Intento englobar el significado diciendo que para servir a la polis era indispensable educarse y participar de la vida pública, es decir, esa vida pública nos señala también la cultura; no hay escisión entre ambos aspectos; al contrario, integraban un único proceso y caracterizaban al ciudadano virtuoso.

Dando un salto de siglos, recordemos también cuando Ortega y Gasset, en su famosa obra La rebelión de las masas, en una profética visión, habla sobre la irrupción del hombre-masa en las sociedades, especialmente en la sociedad europea de su tiempo, y los Estados que este crea. Pero ¿quién es ese hombre-masa?

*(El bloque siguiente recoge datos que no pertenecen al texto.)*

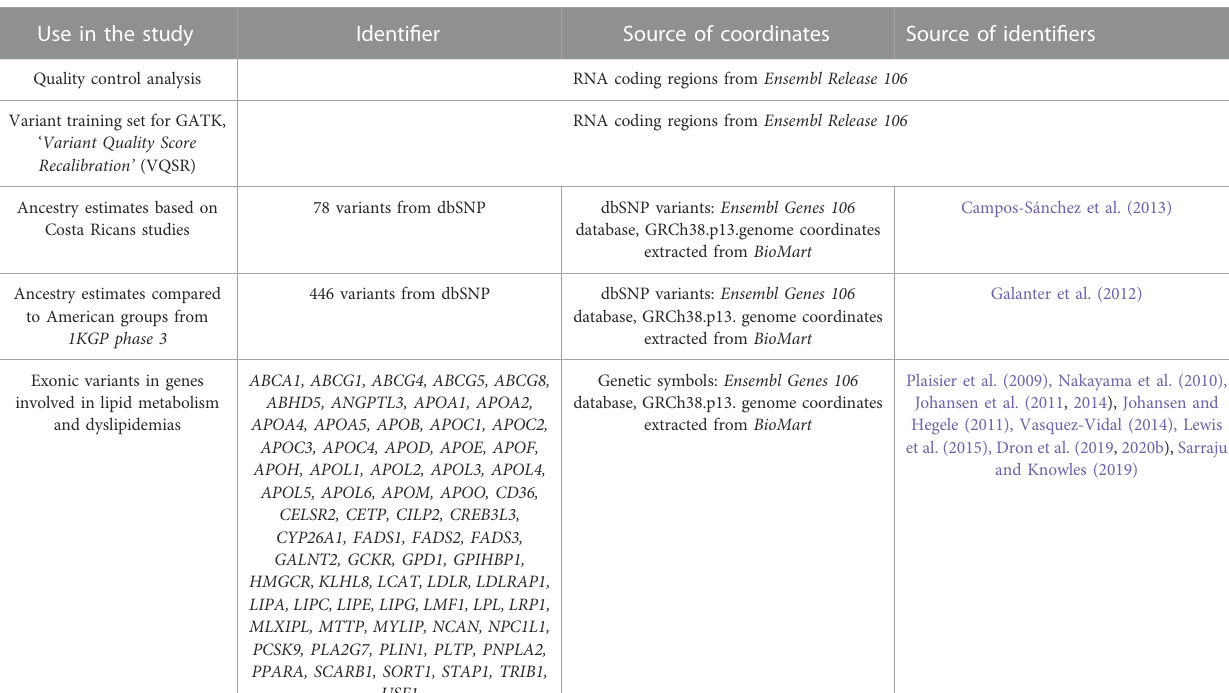
TABLE 1 Genomic coordinates selected for variant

Digámoslo en palabras del propio filósofo “El hombre-masa (…) sintiéndose vulgar, proclama el derecho a la vulgaridad y se niega a reconocer instancias superiores a él”.

Veo con suma frecuencia cómo se cita a Huxley, a George Orwell como escritores visionarios, pero quienes lo hacen no reparan en un filósofo de la talla de Ortega y Gasset, quien, con agudeza y profundidad, analiza los síntomas y consecuencias gravísimas de la pérdida de contenidos y objetivos en la sociedad donde irrumpe, ante nuestros rostros, una realidad vacía, con meras opiniones reinando sobre la episteme. ¿Premonitorio o completamente objetivo?

Ineluctablemente me viene a la mente Platón, quien criticaba la doxa, pero, sobre todo, menospreciaba a todos aquellos que creían posible convertir el falso conocimiento y la simulación de sapiencia en “un medio de lucro personal o de ascendencia social”. Estos disfraces de ciudadanos doctos fueron llamados por Platón doxóforos; en sus palabras eran «aquellos cuyas palabras en el Ágora van más rápidas que su pensamiento». Y esta nueva sociedad, siglo XXI, es protagonizada por el hombre-masa, por los nuevos doxóforos.